4) Organisation possible d’une concertation entre Conférences dans les semaines à venir.

Il est toujours question de remettre les maquettes des nouveaux M fin décembre /début janvier pour expertise par l’AERES en janvier, toutes vagues confondues.
La DGES ne semble pas très optimiste sur la possibilité de délivrer les habilitations avant l’été…

Simone Bonnafous insiste sur la coexistence /concurrence de plusieurs modèles possibles de M :

Faut-il faire des M pour PE spécifiques ?

Développe-t-on des Masters disciplinaires avec parcours PLC ou des Masters d’empan plus large « Education et formation » avec parcours PE et PLC aux côtés d’autres ?

Vise-t-on des convergences assez fortes entre M disciplinaires PLC et M disciplinaires autres (à coloration pro ou recherche) ? [NB C’est plutôt le parti pris de principe défendu par l’actuel Bureau de la CDUL)

Ou au contraire distingue-t-on nettement M PLC et M Recherche ? [C’est grosso modo la position de principe de la CDUS, conférence des scientifiques]

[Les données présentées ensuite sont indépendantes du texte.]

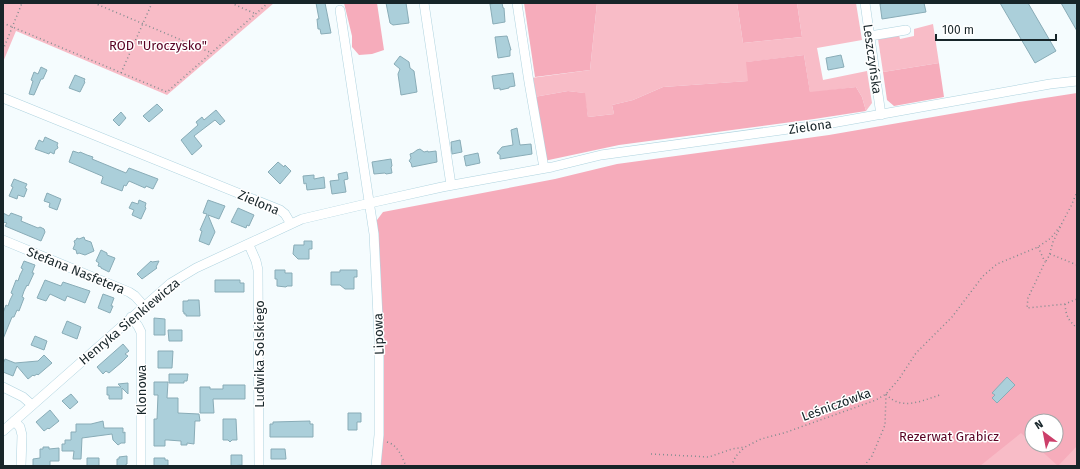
<svg xmlns="http://www.w3.org/2000/svg" width="1080" height="469" font-family="'Fira Sans',sans-serif">
<style>
.green{fill:#f8bcc7;fill-rule:evenodd}
.forest{fill:#f6acbb}
.building{fill:#abcfda;stroke:#89acb7}
.lines{fill:none;stroke-linecap:round;stroke-linejoin:round}
.minor-casing{stroke:#afd3df;stroke-width:10}
.path{stroke:#818c8f;stroke-width:1.5;stroke-dasharray:1 3;stroke-linecap:butt}
.minor{stroke:#fff;stroke-width:9}
.labels{text-anchor:middle;stroke-width:3;stroke-linejoin:round;paint-order:stroke}
.park-label{font-size:13px;fill:#590324;stroke:#fff}
.street-label{font-size:13px;fill:#172529;stroke:#fff}
</style>
<rect width="100%" height="100%" fill="#f5fcfe"/>
<path class="green" d="M3,3H274L167,95L16,31L3,62Z
M597,3H737L743,43L802,37L797,3H856L862,40L817,48L823,80L867,71L872,103L866,111L862,97L856,87L810,93L804,55L747,62L749,81L663,87L633,100L612,105L614,114L588,117L584,93L568,91L534,97L531,78L590,70Z
M933,24L939,63L883,72L878,39L899,35L900,39L914,36V29Z
M1077,345V466H874L1029,409ZM1032,421H1056V445H1032Z"/>
<path class="forest" d="M344,3H377L384,50L372,54L359,55L352,47V36Z
M524,3H597L590,70L535,77Z
M737,3H797L802,37L743,43Z
M804,55L810,92L856,87L862,97L866,111L814,119L619,145L544,161L534,97L568,91L585,93L588,117L614,114L612,105L633,100L663,87L748,81L746,62Z
M939,63L944,97L894,106L887,100L883,72Z
M1077,93V446L1058,466L1035,445H1056V421H1032V443L1021,433L980,466H380L377,220L383,212L555,179L617,164L829,135L1019,102Z"/>
<path class="building" d="M316,3H325L331,33L321,34L320,29H318L317,19H319Z
M386,3H406L409,23L393,25L390,23Z
M496,3H502L503,8H504L505,22L493,24L490,4Z
M884,3H924L926,12L882,19L880,4Z
M1000,3H1028L1056,51L1035,63Z
M1061,3H1077V31Z
M507,36L511,50H510V56L498,58L495,37Z
M841,55L844,67L828,70L826,58Z
M400,56L409,62L410,68L414,71L417,92L401,95L398,74L400,69L394,64Z
M41,67L47,70L43,79H41L34,95L29,94L33,81L31,80L34,72L38,74Z
M513,73L515,86L509,87V88L500,90V88L494,89L492,76Z
M75,75L85,79L84,81L85,82L80,92L69,88Z
M157,104L163,110L149,122L143,116Z
M216,110L225,121L220,125L215,120L194,136L202,146L192,155L181,140L198,125L196,122L202,117L204,120Z
M121,112L126,118L119,126L113,120Z
M517,128L520,145L531,144L532,154L500,159V155L497,153L502,147L513,145L511,130Z
M45,137L58,143L57,145L58,148L55,150L54,154L50,152L49,154L35,149L39,140L43,142Z
M460,140L462,152L452,154L451,142Z
M420,149L424,152L428,151V152L436,151L437,162L412,167L411,163L409,161L411,158L410,154L413,153L417,150Z
M73,151L79,153L80,152L87,155L93,157L92,159L126,173L129,168L158,179L153,189L146,186L145,188L129,181L126,186L124,185L122,191L101,183L103,177L102,176L69,162Z
M478,153L480,163L466,166L464,156Z
M391,159L392,166L391,167L392,173L386,174L385,173L374,174L372,162Z
M278,162L284,167L285,165L291,171L280,184L268,172Z
M347,172L348,179L344,180L346,192L332,194L330,181L339,180L338,174Z
M314,175V179L324,177L325,188L307,190L306,183L304,184L303,176Z
M14,179L27,184L25,188L27,189L24,197L18,195L17,199L9,196L13,187L11,186Z
M47,193L61,199L57,210L49,207L50,203L44,201Z
M139,200L146,203L145,207L146,208L141,219L132,215L134,210L129,208L132,202L138,204Z
M208,200L225,206L219,219L208,215L215,232L209,245L199,241L202,231L200,230L207,214L203,213Z
M238,208L254,215L249,226L247,225L246,228L231,222Z
M3,213L9,216L11,213L22,217L21,221L38,228L40,227L44,229L45,232L41,241L5,226L7,223L3,222Z
M84,237L85,240L91,242L94,251L85,255L79,253L77,254L76,250L73,249L75,244L74,241L76,240L77,238L79,239Z
M304,241H312V249H309V259H298L293,254L294,245H304Z
M101,250L107,253V255L115,258L109,272L101,268V267L98,266L99,263L96,261Z
M24,261L35,265L32,273H34L28,286L27,285L24,291L22,297L24,298L19,311L17,310L14,317H12L3,339V313L6,305L8,306L10,300L13,294L11,293L16,280L18,281L20,275L23,269L21,268Z
M151,261L152,262L159,261L156,267L157,268L142,279L137,274Z
M275,270H285V273H292V286H287L286,287L277,286V279H275Z
M340,270H357V277H354V289H345L340,285H331V272H340Z
M45,280L61,286L63,282L90,291L85,303L67,296L65,301L50,294L46,301L37,298Z
M215,280H240V283H244V292H215Z
M103,294L114,298L111,306H113L110,313L98,308Z
M188,300H199L200,316H186V314H184V312H183V301H188Z
M154,318L165,319V335H154Z
M67,321L81,327L77,339L62,333Z
M168,330H182V341H169Z
M35,336L47,341L44,350L31,345Z
M123,344L129,351L125,354L128,356L122,362L109,373L106,371L103,374L97,367Z
M158,351H173L172,368H158Z
M44,355L52,363L38,375L37,374L34,376L33,375L28,379L17,366L13,376L3,372V364L5,359L15,363L38,361Z
M169,374H188L187,381H184V383H169Z
M1007,377L1015,385L997,403L992,398L995,395L992,393Z
M154,382H168L167,398H178V413L199,414L200,421H195L194,444L187,443V445H181V441L168,440H165V446H154V419H157L158,395H154Z
M128,383V394L122,388V399H109V395H107V387H121L118,384Z
M223,385H245V399H213L214,413H200V387H210V389H223Z
M71,394L78,402L70,409L62,401Z
M50,410L59,421L49,429L48,428L44,431L36,422Z
M348,413H361V422H357V430H348Z
M223,419H236L237,440H232L230,442L228,440H223Z
M103,421L104,428H123V433L125,432V443H121L118,445L113,440L112,434L82,438L81,459H73L74,451H62V444H65V440H71V432H76V424H91Z
M310,421V424H313V437H270V424H273V422Z
M43,447H49V449L59,448V461H50V466H33V459L40,458V449H43Z
M271,449H285L286,459H271Z
M231,455H242V465L231,466Z
M127,456V464H126V466H117V459H119V457Z
M87,458H99V466H87Z
M154,458H165V460H168V466H154Z"/>
<g class="lines">
<defs>
<path id="minor" d="M424,3L451,185
M517,3L529,82L544,168
M865,3L881,115
M340,10L374,234L379,338V435L376,466
M870,36L906,30
M3,98L280,210L285,214L291,224
M3,240L129,292L135,296L144,306
M249,245L256,261L258,270L259,466
M131,317L138,326L141,332V466
M3,387L23,397L32,405
M14,421L20,427L22,435L21,466
M3,431L171,283L196,268L302,219L370,203L442,187L552,167L601,155L832,123L1050,84L1077,81"/>
</defs>
<use href="#minor" class="minor-casing"/>
<path class="path" d="M94,3L212,53
M231,3L256,14
M3,23L167,92L268,3
M3,50L22,3
M121,73L152,3
M1038,247L1045,262L1028,298L1027,308L1065,304L1077,299
M1050,254L1077,265
M1046,261L1049,256L1053,242L1061,226
M1065,304C1066,316 1068,320 1077,328
M886,394C901,411 921,401 940,395
M387,442C398,445 402,457 406,466
M651,454L709,457L732,449L745,447L761,439L784,433L876,400L886,394L899,379L916,353L952,317L983,276L997,264L1038,247L1051,238L1061,225L1071,206L1077,192
M731,466L736,456L745,447
M864,466L872,456L885,425L886,394"/>
<use href="#minor" class="minor"/>
</g>
<g class="labels">
<g class="park-label">
<text x="158" y="50">ROD "Uroczysko"</text>
<text x="949" y="441">Rezerwat Grabicz</text>
</g>
<g class="street-label">
<text transform="translate(873 59) rotate(82)" y="5">Leszczyńska</text>
<text transform="translate(810 126) rotate(-8)" y="5">Zielona</text>
<text transform="translate(259 202) rotate(23)" y="5">Zielona</text>
<text transform="translate(76 270) rotate(22)" y="5">Stefana Nasfetera</text>
<text transform="translate(129 321) rotate(-40)" y="5">Henryka Sienkiewicza</text>
<text transform="translate(378 334) rotate(-92)" y="5">Lipowa</text>
<text transform="translate(259 354) rotate(-90)" y="5">Ludwika Solskiego</text>
<text transform="translate(141 390) rotate(-90)" y="5">Klonowa</text>
<text transform="translate(836 404) rotate(-20)" y="5">Leśniczówka</text>
</g>
</g>
<rect width="1080" height="469" fill="none" stroke="#172529" stroke-width="8"/>
<g transform="translate(1044 433) rotate(328)"><circle r="19" fill="#ffffff" stroke="#a2a8a9"/>
<path d="M0-3L7 15L0 10L-7 15Z" fill="#cc3f6a"/>
<text y="-6" font-size="11" font-weight="bold" text-anchor="middle" fill="#172529">N</text>
</g>
<path d="M936 34v6h120v-6" fill="none" stroke="#172529" stroke-width="2"/>
<text x="942" y="34" font-size="12" fill="#172529" stroke="#ffffff" stroke-width="3" paint-order="stroke">100 m</text>
</svg>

Simone Bonnafous souligne qu’il n’y a pas de solution « tout terrain » mais qu’il vaudrait mieux esquisser un cadrage national souple, en proposant des scénarios possibles aux établissements qui choisiront en dernier ressort . Il vaudrait mieux en amont pouvoir exercer une forme de régulation -conseil, pour faire barrage aux réflexes de peurs diverses et ne pas laisser jouer les seuls rapports de forces…

Jacques Migozzi intervient pour dénoncer les délais déraisonnables auxquels nous condamnent la précipitation du processus et l’absence d’informations fiables sur les concours : il faut sommer le Ministère d’arrêter ses arbitrages et de les communiquer au plus vite, faute de quoi le dépôt des maquettes pour prise d’effet à la rentrée 2009 devrait être refusé par la communauté universitaire car il serait insensé, s’il ne l’est pas déjà …

Simone Bonnafous s’engage à relayer cette exigence auprès des Ministères …
La CPU propose la constitution de groupes de travail :
– 1 sur les questions institutionnelles générales (co-habilitation, portage, sélection et gestion des flux ). CPU+CDIUFM
– 1 sur le problème des parcours PE, quelle que soit la forme de montage retenue CPU+CDIUFM+CDUL+CDUD+Assoc Sciences Educ
– 1 sur M disciplinaires parcours enseignement CPU + CDIUFM + CDUS + CDUL + Sciences Educ
– Masters Education et formation CPU + CDIUFM + CDUS + CDUL + Sciences Educ
– 1 sur Licence d’amorce
– 1 sur PLP
– 1 sur CPE

Jacques Migozzi fait observer que le groupe de travail Licence ne relève pas de la même urgence que les 4 premiers, et que sa Conférence se concentrera dans la mesure de ses forces sur les groupes 2, 3 et 4.

Il est convenu que chaque conférence informe la CPU, qui coordonnera le tout, du nom de ceux qui participeront aux groupes de travail, dont le travail ne pourra vraisemblablement démarrer qu’à la mi-octobre après des annonces sur les concours.